When I’m Old and Grey
Here I stand in front of the mirror, her words seeming to have taken on profound meaning now. My hand follows my auburn hair, cascading down my shoulder, all borrowed from a bottle. I trace the lines along my once-young face.
About a week ago, I was visiting Bennie in the hospital, she lived there permanently by that point. There were so many treatments, what was the point of her going home, only to have to return in a day or so. She’d lie there on her bed, tubes and wires protruding from what seemed to be an increasingly small body. She’s a teenager now … eighteen. Yes, I think that’s her age.
After greeting Bennie, I sat down in the chair, her hand remaining in contact with me as I slowly lowered myself. “Why do you colour your hair, Gran?” she said. I gave her some nonsense about how I always have and I just like the colour.
“Why do you ask me such silly questions?” I said. She smiled.
“Rather than the silver?” she said, not waiting for me to respond really. Bennie seemed almost obsessed with my hair for some reason at that time. “I think the silver is so beautiful and regal. You’d look like a queen.” She smiled again, her eyes distant and yet so vibrant and alive.
I look at my reflection again. Gravity’s pulled me here and there—a lot of which I can conceal under my clothes, but I can never hide entirely. I’m having more difficulty standing up straight, these days. Who knows how long it’ll be before even that becomes a chore. I have to say I don’t feel much like a queen. I can colour my hair, but it’d be impossible to pay for any surgery I’d need to get rid of these bags under my eyes. Although, I would of I could.
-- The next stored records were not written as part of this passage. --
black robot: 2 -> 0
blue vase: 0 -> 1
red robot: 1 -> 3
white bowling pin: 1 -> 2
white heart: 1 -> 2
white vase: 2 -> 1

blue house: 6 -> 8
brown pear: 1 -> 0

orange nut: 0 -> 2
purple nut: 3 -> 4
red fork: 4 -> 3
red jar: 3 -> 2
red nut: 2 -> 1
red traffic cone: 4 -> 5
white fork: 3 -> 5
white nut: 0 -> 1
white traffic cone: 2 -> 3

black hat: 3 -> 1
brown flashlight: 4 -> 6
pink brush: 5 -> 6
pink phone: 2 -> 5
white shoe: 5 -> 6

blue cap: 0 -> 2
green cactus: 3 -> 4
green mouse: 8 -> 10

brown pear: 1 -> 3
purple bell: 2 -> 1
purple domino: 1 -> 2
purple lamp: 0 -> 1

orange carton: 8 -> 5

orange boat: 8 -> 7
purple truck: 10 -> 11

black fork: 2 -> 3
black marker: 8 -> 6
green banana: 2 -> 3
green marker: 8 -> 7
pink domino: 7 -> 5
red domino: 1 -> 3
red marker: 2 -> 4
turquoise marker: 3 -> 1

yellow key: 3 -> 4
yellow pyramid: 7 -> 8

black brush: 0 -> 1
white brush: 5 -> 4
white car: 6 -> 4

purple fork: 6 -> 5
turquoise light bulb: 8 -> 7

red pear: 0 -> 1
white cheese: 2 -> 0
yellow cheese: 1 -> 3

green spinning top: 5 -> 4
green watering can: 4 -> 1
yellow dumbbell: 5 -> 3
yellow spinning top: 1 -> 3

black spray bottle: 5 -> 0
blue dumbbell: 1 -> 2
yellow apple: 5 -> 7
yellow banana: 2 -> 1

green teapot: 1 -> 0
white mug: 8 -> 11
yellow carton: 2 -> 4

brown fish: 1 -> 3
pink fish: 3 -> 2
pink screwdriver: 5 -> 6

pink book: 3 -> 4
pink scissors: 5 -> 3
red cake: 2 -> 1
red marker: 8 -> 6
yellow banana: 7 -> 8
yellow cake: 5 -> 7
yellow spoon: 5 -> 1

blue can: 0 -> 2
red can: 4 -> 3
I think of her question again. Why do I colour my hair? I pull open the parting in the middle of my hair, the silver, a blatant mark of disrepute in my eyes. To be honest, I’m not really sure why. Or, maybe … yes … maybe I am sure. Change.
Yes, that’s got to be it. Oh, I’ve never liked change. Who does? I think back to when I was younger and no thought of silver hair or wrinkles ever entered my thoughts then. I’d always let my hair hang loose. I’m lucky to have a natural wave in my hair and for as long as I can recall, my hair was always very thick. Luxurious. My soon husband-to-be had always preferred it that way. It makes me smile. Goodness, how long has he been gone … almost ten years now. More change.
That same day, I remember her telling me how she’s tired of her “old car.” That’s what she called her body. Silly girl. “That’s how it’ll be, Gran. I know my body’s dying, but that’s just my body, you see. It’s my consciousness that’ll continue,” she said, closing her eyes and smiling. I asked her what happens at that point. “Well, we transform and then at some point, we forget who we were and then, like magic, we become someone else. All done. In that life, I’ll get a chance to grow old.” She laughed at the thought of it, like it was an obvious and blissful gift. “So, you don’t have to be afraid of dying,” she said, her face serious all of a sudden.
“Oh, I wouldn’t go that far. I’m not afraid of dying. It’s not that or, well, maybe it is in part. But not entirely.”
“What else is there, Gran? Why would you bother?”
I had to think for a moment. “I don’t know. Maybe it’s because everyone just wants to remain young. You see it all around you,” she said, gesticulating with her hands.
“Well, if you remain young, that means you’ll never die, but just like I told you, when we die, we don’t die. There’s no reason to be afraid,” she said, her face earnestly trying to impart some kernel of supreme truth.
Looking back at my reflection, I wonder. “Maybe when I dye my hair, it’s like some emblem or symbol of youth. Maybe I am trying to remain young forever …. Maybe, in the end, I am scared of dying. Could that be it?”
I remember her telling me with such pride. “And I know in my new life, I won’t die young like I will now. This time. I mean to grow old and grey.” She put her head back and smiled, closing her eyes. She looked so graceful and exquisite at that moment.
She died about a week ago now. Given everything she spoke about, who knows where she is now. Well, all I do know is she will no doubt grow old elegantly, taking pride in every bit of silver that graces her head. Maybe being old and grey isn’t so bad, after all.